With three full-time coaches for 35 players, baseball’s player-to-coach ratio of 12-to-1, well behind basketball’s 4-to-1 and even softball’s 7-to-1. That number is a bit disingenuous, however, as volunteer coaches typically spend as much time with the players as anyone on the coaching staff – because they are not allowed off campus to recruit, meaning they never miss games or practices. But even counting them only drops the ratio to 8.75-to-1, which still rates below all other major team sports. Adding another assistant coach would allow for more and better instruction, as well as a better division of labor among the coaching staff.
Many programs make use of student assistant coaches to expand their coaching staffs, typically relying on former players who are finishing up their degrees for those positions. In recent years, former big leaguers Mark Davidson (Clemson) and Robin Ventura (Oklahoma State) have returned to campus in such a role.
But those positions are transitory by design and exclude anyone who has already completed their degree. That combination is prohibitive to some who would be otherwise interested in the profession. Adding a position to staff would keep more people in coaching.
“The potential of a third paid assistant and then a non-paid coach, whether it’s a volunteer or whatever, that would be beneficial because of the numbers we deal with,” another head coach said. “You’re not funding the (non-paid) position. You’re paying for it the same way we do now.”
No matter which proposal coaches prefer, nearly everyone agrees that it is vital to allow more coaches the opportunity to recruit. Coaching’s entry level position is the volunteer role, but because they are not allowed to recruit off campus, they are unable to develop one of the most important skills to move up in the profession.
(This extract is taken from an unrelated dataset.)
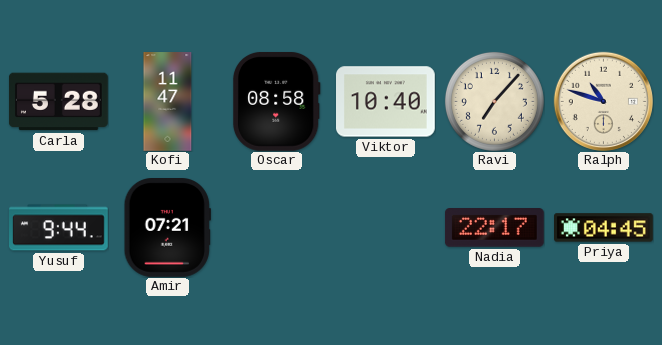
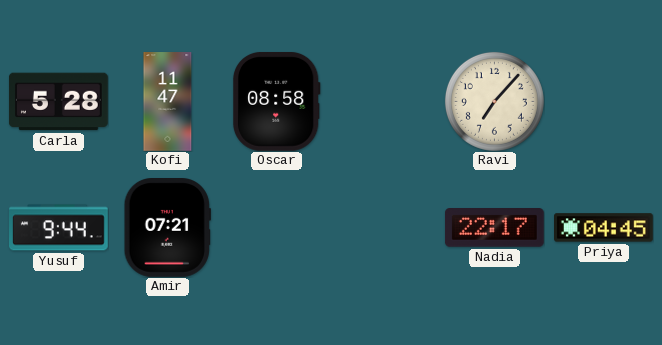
Viktor: 10:40 -> none
Ralph: 10:48 -> none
“One of our jobs as head coaches is to develop our assistants so they can move on, especially at the mid-major level,” said one coach who is in favor of converting the volunteer position to a full-time role. “(Recruiting is) how they’ll get experience. You want someone with that experience, so you know what they’re doing out there on the road.”
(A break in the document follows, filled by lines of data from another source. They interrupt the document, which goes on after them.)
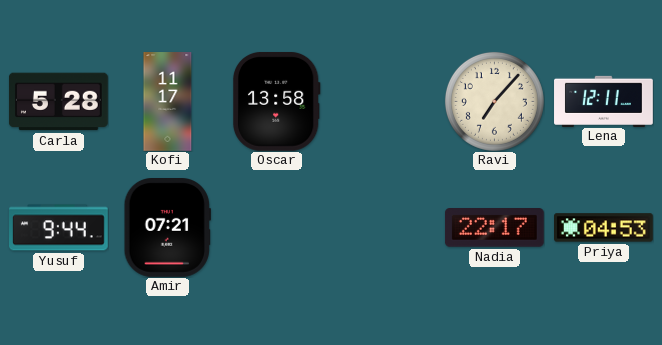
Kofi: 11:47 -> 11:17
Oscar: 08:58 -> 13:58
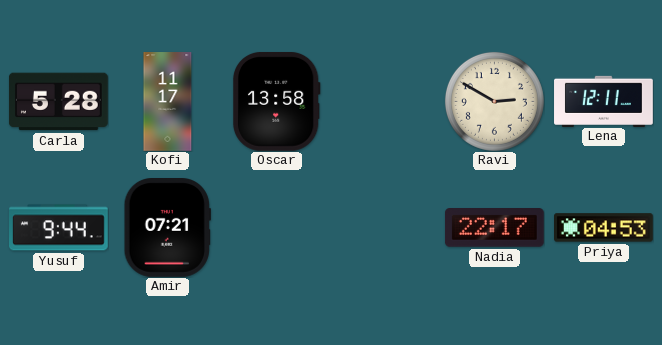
Ravi: 7:07 -> 2:50
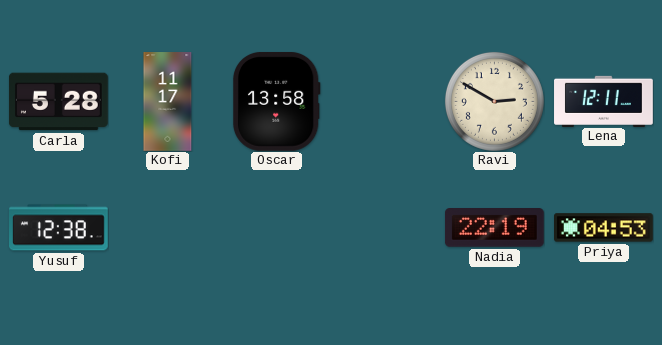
Yusuf: 9:44 -> 12:38
Amir: 07:21 -> none
Nadia: 22:17 -> 22:19
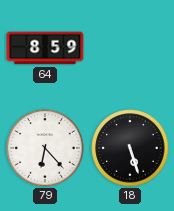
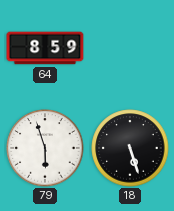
79: 6:23 -> 5:57
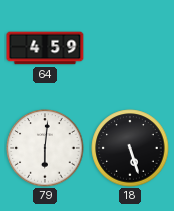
64: 8:59 -> 4:59
79: 5:57 -> 6:01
Ultimately, what direction the future of the third full-time assistant coach issue takes is going to have a lot to do with money. Adding a salary and benefits to a budget is costly, an issue that came up repeatedly during the last legislative fight (though the proposal wouldn’t have required schools to hire a third full-time assistant, it simply would have made it possible).
Many of the coaches who said they preferred converting the volunteer position to full-time did so at least in part due to pragmatism, believing that proposal is more likely to be approved, or because they know their school won’t expand its budget for a third full-time assistant and therefore couldn’t support a volunteer coach as well.
One coach lamented that adding a third full-time assistant in addition to the volunteer assistant would be the best option but said mid-major schools like his own wouldn’t fund it.
College baseball has time to figure out how it wants to proceed with any third full-time assistant proposal. But after last year’s defeat, it must find a proposal that will be approved by athletic directors around the country.
Head coaches have individual preferences, but one coach came up with perhaps the best answer to the question of whether future legislation should add a full-time position to staff and keep the volunteer position or convert the volunteer position to a full-time role.
“Any and all of the above,” he said.